Fehr glaubt, dass der Bieler Stadtrat wie auch das nationale Parlament unter Einhaltung der Hygiene- und Abstandsregeln ausserordentlich tagen könnte. Nicht im Ratssaal, aber allenfalls in einer Sporthalle oder im grossen Saal des Kongresshauses. Es wäre indes nicht das erste Mal: Als der Stadtratssaal vor rund zehn Jahren umgebaut wurde, hat der Stadtrat bereits einmal mehrere Sitzungen in der Neumarkt-Sporthalle abgehalten. Der Stadtpräsident plädiert auch deshalb für ein möglichst baldiges Zusammentreten des Parlaments, damit die Regierung Rechenschaft über die in der Krise getroffenen Entscheide ablegen könne. «Das ist mir ganz wichtig», sagt Fehr.
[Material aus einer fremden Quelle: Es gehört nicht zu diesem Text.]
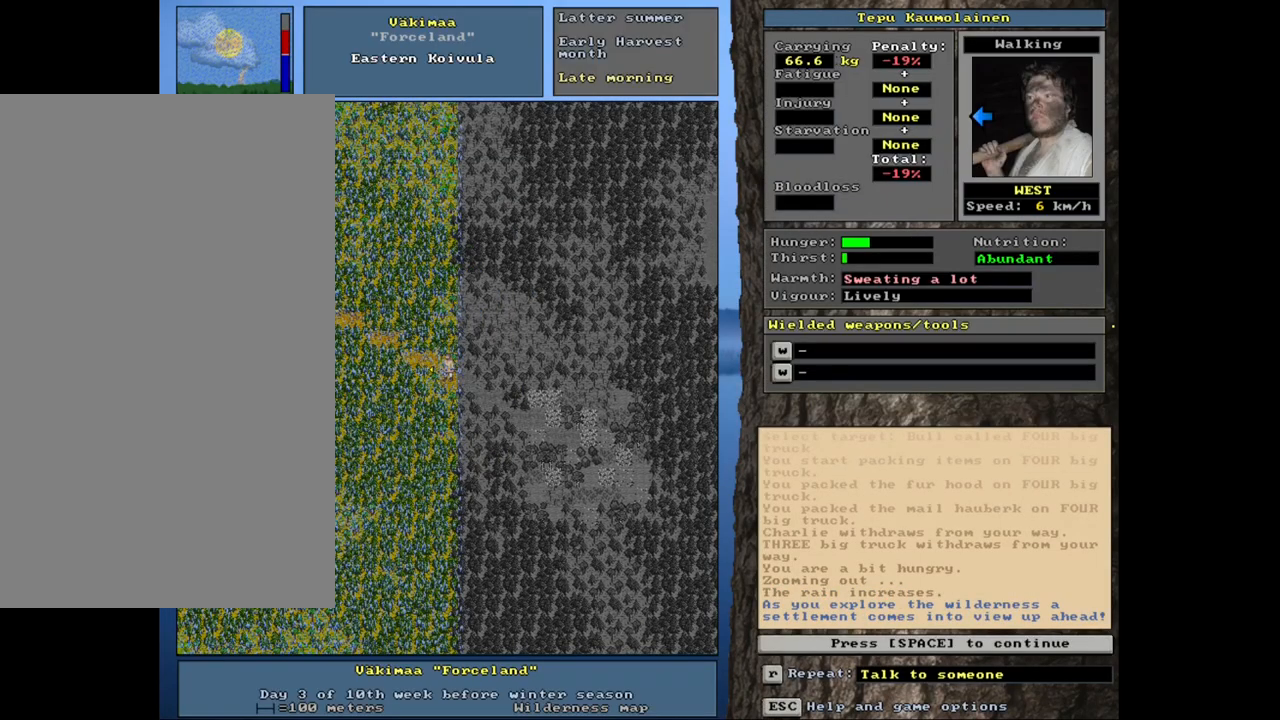
{"keys": [], "mouse": [], "events": [[67, "num1", "down"], [167, "num1", "up"], [417, "ctrl_l", "up"]]}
Darüber, inwiefern die Rechtsgrundlagen der Stadt für den Umgang mit Krisen wie der Coronavirus-Pandemie angepasst werden müssen, wird wohl erst nach überstandener Notlage eingehend diskutiert. Lena Frank (Grüne), Präsidentin der Geschäftsprüfungskommission, findet jedenfalls, dass man aus der jetzigen Situation lernen müsse: «Der Stadtrat sollte nicht so einfach durch ein Versammlungsverbot ausgehebelt werden können.» Man müsse die Gesetzestexte so anpassen, damit das künftig nicht mehr möglich sei.